Aspirantes a governar ou a continuar administrando as capitais brasileiras apostam em aplicativos, “big data” e inteligência artificial para melhorar o atendimento médico, combater a criminalidade e até melhorar o trânsito em seus respectivos municípios.
Enquanto os políticos sinalizam com soluções futuristas para a gestão local, a população continua atormentada pelos velhos problemas do passado. A primeira rodada de pesquisas promovidas pela Quaest entre agosto e o início de setembro em todas as capitais brasileiras revelou que a dupla saúde e segurança permanece no topo das preocupações dos eleitores, salvo raras exceções.
O medo de ser vítima da criminalidade é a principal tormenta a afligir os moradores de grandes cidades do Sudeste (onde a violência aparece como o maior problema para 60% dos cariocas, 47% dos moradores de Vitória e 32% dos paulistanos) e do Norte-Nordeste (em que a segurança é a maior preocupação para 30% dos manauaras e chega a 51% dos soteropolitanos, tendo atingido altas menções também em Fortaleza e Recife).
Para o cidadão, não interessa saber que a competência por zelar pela segurança pública cabe ao governo do Estado, tal qual prescreve a Constituição. Ele está preocupado é com o pavor de ter seu celular roubado sempre que vê duas pessoas numa moto se aproximando do ponto de ônibus, a incerteza de saber se os filhos ficarão bem quando sai de casa para o trabalho ou, no caso das mulheres, o risco de ser estuprada se caminhar por locais ermos.
Quando cobrados a apresentarem soluções para esses problemas, candidatos de todo o país, da direita ou à esquerda, têm quase o mesmo receituário: ampliar o efetivo da guarda municipal, espalhar câmeras de monitoramento por toda a cidade, de preferência com reconhecimento facial, e criar centros integrados para processar os dados e traçar estratégias de ação.

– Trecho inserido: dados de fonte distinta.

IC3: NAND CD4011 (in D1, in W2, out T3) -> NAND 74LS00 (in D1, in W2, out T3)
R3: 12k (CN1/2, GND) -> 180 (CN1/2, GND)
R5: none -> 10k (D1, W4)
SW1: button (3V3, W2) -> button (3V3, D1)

Para a saúde, que figura como a preocupação número 1 em dez capitais brasileiras, principalmente naquelas de médio porte no Norte, Nordeste e Centro-Oeste, é onde as soluções tecnológicas são apontadas como as mais promissoras pelos políticos: aplicativos para marcação de procedimentos, teleimagem e consultas online para acabar com as longas filas por atendimento no SUS. A se pautar pelos discursos dos candidatos, nota-se que mesmo aqueles de esquerda estão abandonando a aversão ao setor privado e apostam em parcerias com hospitais e clínicas privadas para reduzir o tempo de espera por cirurgias e tratamentos.
Belo Horizonte foi a única capital em que o transporte público e a qualidade do trânsito figuraram como a maior insatisfação do eleitor. Nessa área, também se nota uma movimentação de candidatos a prefeito recorrendo a empresas de “big tech” que prometem utilizar inteligência artificial para sincronizar o tempo de semáforos e, assim, fazer o tráfego fluir melhor.

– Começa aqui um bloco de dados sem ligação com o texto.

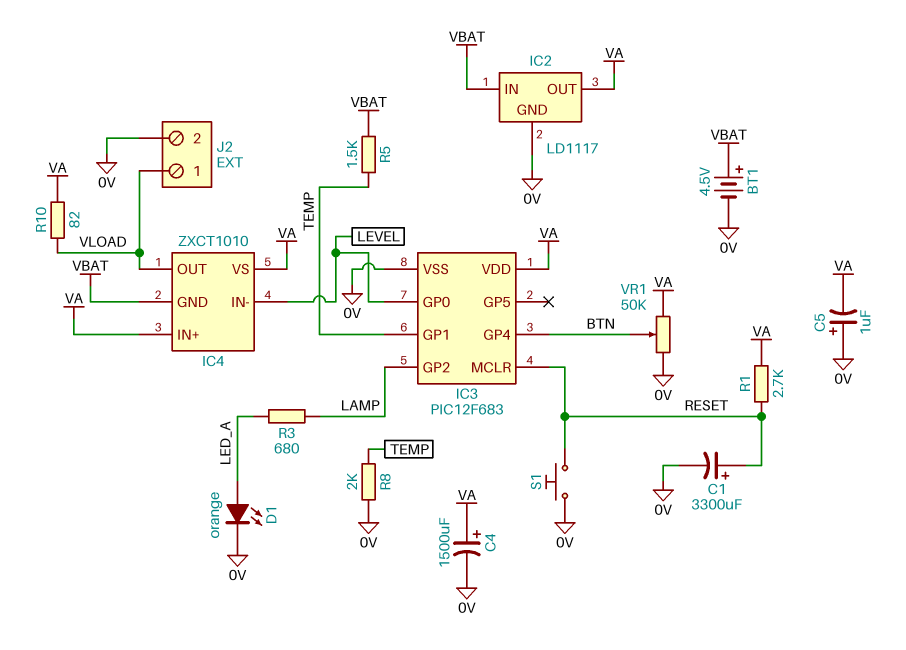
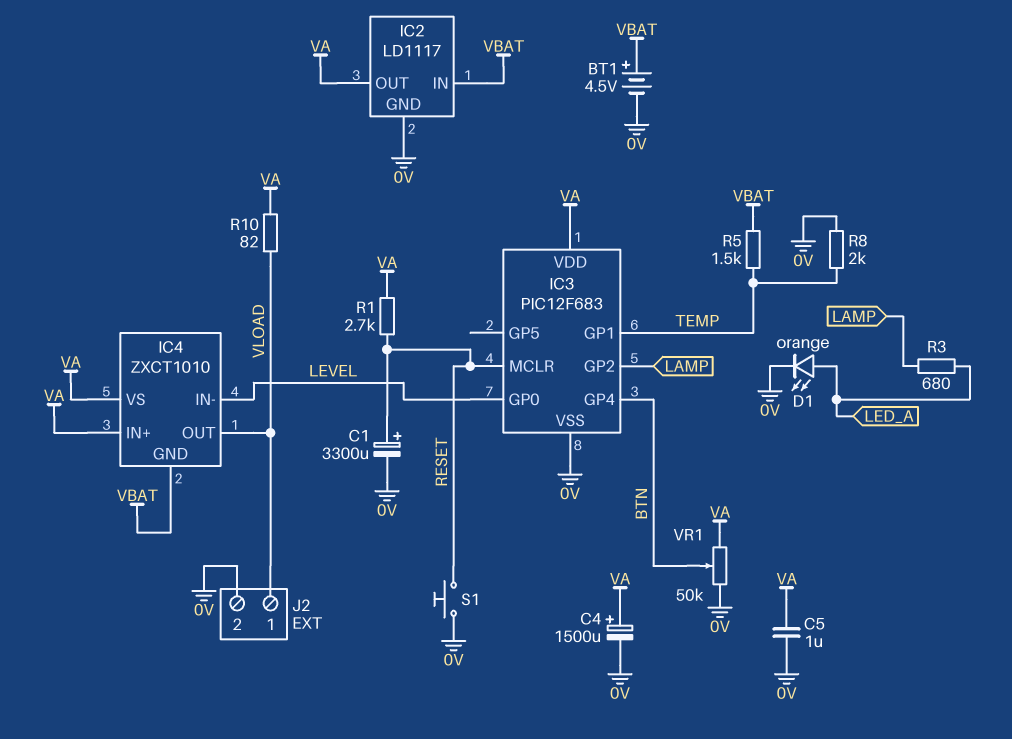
C5: 1uF (plus 0V, minus VA) -> 1uF (0V, VA)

Embora não apareça entre as maiores prioridades dos eleitores em nenhuma capital brasileira, ainda assim os políticos vêm sendo questionados nos debates e nas entrevistas a apresentar propostas sobre educação. Felizmente as notas do Ideb viraram instrumento de cobrança da população, e a ampliação da oferta de vagas em creches e na educação integral viraram objeto corrente dos planos de governo. A ver se serão tirados do papel.
Por fim, a questão ambiental só assumiu relevância em duas capitais. Em Belém, sede da COP-30, que acontecerá no ano que vem, a limpeza urbana (que inclui também o saneamento) é a maior queixa da população.
Já em Porto Alegre, parcialmente destruída por um evento climático extremo, as enchentes estão no topo das preocupações de 33% dos moradores. Lá, a construção de diques, muros de contenção, sistemas de bombeamento e redes de drenagem viraram tema de propaganda política.
Para os graves problemas urbanos brasileiros, eleitores inteligentes são pré-condição para que as “smart cities” não virem a nova forma de se jogar dinheiro público fora.